In May 2025 the mask slipped even further when Monson reportedly fired the entire board before they could vote against him. Can’t have those pesky checks and balances getting in the way of personal control over the tithe money, can we? Critics have long pointed to the usual Armstrongist greatest hits: mysterious finances, Monson and wife Joette cruising around in luxury Cadillac Escalades, lavish Disney trips that somehow smell like church funds, and Joette sliding into a church position after losing her secular gig—with members conveniently left in the dark. One ex-employee even dared preach about Judas stealing from the moneybag. 
The audacity.

And now the latest predictable circus: Jason Fritts has apparently incurred Monson’s wrath. Exactly what sermon topic set His Highness off remains unclear—maybe Jason foolishly preached about love, grace, or (gasp) mentioned Jesus outside of Passover. Whatever it was, another minister is on the outs. Shocking. Because nothing says “God’s true church” like a pack of self-serving, emotionally stunted man-children who inevitably go for each other’s throats a few years after every new “unity” launch.

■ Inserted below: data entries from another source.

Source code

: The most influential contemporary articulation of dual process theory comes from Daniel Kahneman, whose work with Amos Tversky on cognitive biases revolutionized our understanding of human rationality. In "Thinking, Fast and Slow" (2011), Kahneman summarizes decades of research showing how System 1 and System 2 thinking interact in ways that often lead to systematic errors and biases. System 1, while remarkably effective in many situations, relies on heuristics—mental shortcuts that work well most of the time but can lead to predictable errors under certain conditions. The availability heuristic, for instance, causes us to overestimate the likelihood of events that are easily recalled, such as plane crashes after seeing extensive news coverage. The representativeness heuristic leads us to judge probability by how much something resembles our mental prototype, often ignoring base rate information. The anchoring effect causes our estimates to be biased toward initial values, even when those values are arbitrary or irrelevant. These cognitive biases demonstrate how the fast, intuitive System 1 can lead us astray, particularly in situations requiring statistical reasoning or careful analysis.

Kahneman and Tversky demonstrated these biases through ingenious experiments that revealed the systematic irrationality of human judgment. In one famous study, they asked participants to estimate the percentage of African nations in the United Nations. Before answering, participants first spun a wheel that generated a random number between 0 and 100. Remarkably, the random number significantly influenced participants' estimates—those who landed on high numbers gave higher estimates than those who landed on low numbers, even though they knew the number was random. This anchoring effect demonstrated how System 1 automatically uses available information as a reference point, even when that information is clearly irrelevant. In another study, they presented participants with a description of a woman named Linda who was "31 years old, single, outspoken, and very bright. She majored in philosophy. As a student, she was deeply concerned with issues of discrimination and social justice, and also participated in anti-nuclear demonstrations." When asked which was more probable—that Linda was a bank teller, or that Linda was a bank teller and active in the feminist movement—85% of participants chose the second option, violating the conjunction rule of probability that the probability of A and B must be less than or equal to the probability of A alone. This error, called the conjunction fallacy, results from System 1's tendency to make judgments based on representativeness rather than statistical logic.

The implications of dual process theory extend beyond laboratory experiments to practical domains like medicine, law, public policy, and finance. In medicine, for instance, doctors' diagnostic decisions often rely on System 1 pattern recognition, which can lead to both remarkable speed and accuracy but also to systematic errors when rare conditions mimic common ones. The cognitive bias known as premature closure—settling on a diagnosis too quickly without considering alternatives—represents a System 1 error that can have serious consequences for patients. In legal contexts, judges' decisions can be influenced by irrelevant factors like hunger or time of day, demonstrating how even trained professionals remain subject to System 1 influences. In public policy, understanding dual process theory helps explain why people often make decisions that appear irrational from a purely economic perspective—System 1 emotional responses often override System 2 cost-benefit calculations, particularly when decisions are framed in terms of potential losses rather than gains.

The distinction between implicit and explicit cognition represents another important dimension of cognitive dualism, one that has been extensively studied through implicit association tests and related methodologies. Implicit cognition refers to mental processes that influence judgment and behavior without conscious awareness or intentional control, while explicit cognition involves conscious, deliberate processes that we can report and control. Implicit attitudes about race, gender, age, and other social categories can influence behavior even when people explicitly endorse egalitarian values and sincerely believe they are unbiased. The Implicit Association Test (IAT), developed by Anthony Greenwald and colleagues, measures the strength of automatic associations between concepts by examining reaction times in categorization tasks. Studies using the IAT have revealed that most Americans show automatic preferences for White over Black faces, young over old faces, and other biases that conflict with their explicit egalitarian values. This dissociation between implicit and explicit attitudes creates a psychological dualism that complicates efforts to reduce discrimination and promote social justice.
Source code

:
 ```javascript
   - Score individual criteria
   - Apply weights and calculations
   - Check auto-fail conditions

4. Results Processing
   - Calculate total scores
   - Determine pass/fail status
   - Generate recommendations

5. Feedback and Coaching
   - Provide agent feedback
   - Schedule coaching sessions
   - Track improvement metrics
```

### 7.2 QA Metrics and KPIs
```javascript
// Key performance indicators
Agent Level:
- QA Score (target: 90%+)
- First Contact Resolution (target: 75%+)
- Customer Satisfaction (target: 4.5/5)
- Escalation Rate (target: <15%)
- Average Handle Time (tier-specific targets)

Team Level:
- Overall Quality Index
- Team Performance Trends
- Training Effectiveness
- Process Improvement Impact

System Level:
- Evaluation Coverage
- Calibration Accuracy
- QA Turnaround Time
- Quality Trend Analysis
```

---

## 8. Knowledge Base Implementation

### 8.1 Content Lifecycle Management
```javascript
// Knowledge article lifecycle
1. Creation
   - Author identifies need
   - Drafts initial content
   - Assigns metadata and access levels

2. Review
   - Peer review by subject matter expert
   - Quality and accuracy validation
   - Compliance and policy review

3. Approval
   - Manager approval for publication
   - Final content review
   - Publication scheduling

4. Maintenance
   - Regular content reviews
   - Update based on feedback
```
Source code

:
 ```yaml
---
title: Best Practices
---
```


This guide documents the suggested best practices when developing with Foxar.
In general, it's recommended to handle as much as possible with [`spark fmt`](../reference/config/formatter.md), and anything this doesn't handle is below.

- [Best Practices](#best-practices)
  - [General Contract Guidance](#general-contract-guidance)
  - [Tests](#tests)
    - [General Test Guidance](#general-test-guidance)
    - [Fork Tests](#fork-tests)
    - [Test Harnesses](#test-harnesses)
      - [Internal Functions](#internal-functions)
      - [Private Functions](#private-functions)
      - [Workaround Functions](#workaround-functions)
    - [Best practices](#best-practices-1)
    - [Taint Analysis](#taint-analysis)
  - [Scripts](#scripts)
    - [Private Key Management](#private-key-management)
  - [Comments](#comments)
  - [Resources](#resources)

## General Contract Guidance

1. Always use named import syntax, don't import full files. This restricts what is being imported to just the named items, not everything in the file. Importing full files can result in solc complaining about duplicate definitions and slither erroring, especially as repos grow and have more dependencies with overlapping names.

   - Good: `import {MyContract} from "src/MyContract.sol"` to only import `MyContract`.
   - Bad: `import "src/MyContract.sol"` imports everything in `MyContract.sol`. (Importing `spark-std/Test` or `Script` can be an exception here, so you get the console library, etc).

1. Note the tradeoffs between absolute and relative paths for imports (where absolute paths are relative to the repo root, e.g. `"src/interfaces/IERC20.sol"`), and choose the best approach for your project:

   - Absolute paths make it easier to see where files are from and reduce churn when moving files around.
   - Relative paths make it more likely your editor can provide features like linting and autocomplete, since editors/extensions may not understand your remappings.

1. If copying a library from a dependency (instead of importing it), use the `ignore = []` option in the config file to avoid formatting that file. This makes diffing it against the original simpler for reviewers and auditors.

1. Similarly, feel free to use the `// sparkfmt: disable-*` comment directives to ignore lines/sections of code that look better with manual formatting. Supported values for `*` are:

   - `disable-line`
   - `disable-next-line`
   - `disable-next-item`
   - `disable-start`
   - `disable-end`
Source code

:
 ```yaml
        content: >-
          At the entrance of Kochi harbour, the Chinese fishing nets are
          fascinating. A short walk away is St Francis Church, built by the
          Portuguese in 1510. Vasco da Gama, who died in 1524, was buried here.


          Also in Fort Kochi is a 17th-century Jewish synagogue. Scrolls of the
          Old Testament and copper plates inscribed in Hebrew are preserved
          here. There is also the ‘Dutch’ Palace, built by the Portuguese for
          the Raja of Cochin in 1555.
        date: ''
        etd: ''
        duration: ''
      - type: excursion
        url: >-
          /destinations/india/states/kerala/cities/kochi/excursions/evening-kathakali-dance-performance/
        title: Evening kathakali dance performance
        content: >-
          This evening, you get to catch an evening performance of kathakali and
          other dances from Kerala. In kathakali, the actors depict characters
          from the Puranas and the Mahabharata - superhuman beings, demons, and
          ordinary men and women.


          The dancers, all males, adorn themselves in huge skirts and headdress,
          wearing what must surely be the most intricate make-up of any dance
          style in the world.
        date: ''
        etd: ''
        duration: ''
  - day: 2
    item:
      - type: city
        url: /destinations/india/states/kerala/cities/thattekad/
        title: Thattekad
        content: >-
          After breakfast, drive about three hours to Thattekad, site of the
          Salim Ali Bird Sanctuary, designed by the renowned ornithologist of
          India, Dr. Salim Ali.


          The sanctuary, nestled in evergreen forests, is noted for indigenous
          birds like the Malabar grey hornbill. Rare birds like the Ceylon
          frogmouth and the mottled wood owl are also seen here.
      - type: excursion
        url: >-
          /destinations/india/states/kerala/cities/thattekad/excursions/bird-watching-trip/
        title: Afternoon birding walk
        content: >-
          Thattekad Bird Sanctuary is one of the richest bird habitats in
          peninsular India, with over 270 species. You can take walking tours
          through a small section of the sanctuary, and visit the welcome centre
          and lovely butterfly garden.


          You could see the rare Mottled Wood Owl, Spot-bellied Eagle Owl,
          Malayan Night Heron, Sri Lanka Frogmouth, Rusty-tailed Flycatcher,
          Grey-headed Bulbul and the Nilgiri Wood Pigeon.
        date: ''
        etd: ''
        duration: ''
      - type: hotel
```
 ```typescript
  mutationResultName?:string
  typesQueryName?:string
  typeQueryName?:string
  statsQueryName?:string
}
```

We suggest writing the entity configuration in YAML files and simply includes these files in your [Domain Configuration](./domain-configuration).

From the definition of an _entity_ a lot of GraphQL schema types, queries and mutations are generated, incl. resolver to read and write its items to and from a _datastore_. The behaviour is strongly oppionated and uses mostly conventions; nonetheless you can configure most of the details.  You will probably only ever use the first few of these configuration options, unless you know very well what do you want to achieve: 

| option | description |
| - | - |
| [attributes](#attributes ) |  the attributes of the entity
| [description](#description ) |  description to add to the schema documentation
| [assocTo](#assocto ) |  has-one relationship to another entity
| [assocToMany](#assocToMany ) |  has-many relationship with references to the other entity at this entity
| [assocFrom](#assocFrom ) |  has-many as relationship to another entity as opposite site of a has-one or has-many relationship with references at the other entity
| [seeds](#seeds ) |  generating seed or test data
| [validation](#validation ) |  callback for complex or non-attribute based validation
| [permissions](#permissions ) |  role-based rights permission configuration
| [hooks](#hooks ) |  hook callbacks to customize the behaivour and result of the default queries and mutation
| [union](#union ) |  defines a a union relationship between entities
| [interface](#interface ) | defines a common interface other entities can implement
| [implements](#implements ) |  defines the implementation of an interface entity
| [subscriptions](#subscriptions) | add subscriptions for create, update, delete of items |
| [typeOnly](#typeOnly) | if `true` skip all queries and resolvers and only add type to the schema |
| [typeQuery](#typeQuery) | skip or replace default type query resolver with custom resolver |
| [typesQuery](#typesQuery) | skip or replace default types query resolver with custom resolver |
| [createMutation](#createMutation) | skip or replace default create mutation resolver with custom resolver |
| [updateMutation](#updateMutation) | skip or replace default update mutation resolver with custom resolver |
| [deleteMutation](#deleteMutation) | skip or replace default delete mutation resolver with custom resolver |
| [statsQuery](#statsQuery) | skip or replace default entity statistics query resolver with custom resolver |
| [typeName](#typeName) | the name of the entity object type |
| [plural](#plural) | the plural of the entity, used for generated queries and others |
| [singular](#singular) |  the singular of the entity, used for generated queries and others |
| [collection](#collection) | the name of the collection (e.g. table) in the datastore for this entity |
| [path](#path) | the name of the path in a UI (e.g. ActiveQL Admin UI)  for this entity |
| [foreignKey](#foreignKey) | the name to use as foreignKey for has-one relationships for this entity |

It’s honestly hilarious watching the same cycle play out like clockwork. Sheldon started his own outfit because LCG dared follow state COVID rules. How long until Jason launches “Church of God – True Remnant Version 47” with his 50 faithful members? The “flock” will dutifully follow, heads buried so deep in the sand they’re practically mining for diamonds. How many churches has the average Sheldon follower bounced through in the last 40 years? Three? Five? Is the group growing, or quietly shrinking into a handful of aging followers? Does any of this feel blessed by God? Or does it feel exactly like what it is: a slow-motion extinction event for a toxic, pedophile-founded cult whose founder’s legacy keeps splintering because none of these “ambassadors for Christ” can share power, money, or a playground ball without throwing a tantrum?

The conclusion is as brutal as it is blindingly obvious: These COG splinter-group “leaders” are pathologically allergic to the very unity they love to preach about. They strut around like modern-day Apostles, thundering from the pulpit about “one body in Christ” and brotherly love—then throw toddler-level tantrums, storm off in righteous indignation, and immediately crown themselves infallible pope-king of their own pathetic little fiefdom. And then, right on schedule, the knives come out. Backbiting, character assassination, doctrinal purges, and mutual excommunications erupt like clockwork. 

Every. Single. Time. 

It’s not a flaw in the system. It’s the entire business model. Armstrongism doesn’t forge humble men of God with real integrity—it mints arrogant, thin-skinned little tyrants who couldn’t maintain a coherent group chat, let alone a legitimate church. These are not shepherds. They’re wolves in cheap polyester suits, too narcissistic to submit to anyone, including each other, and too dishonest to admit it. Real Christian character would bite them on the ass and they’d still call it persecution.

May the whole rotten, hypocritical tree finally crash down and stay down. The sooner these toxic little cults are extinct, the better. Set the trapped people free already. The rest of the church is exhausted watching this endless, self-inflicted circus of frauds and egomaniacs playing dress-up as “God’s true church.” What a joke. What a disgrace.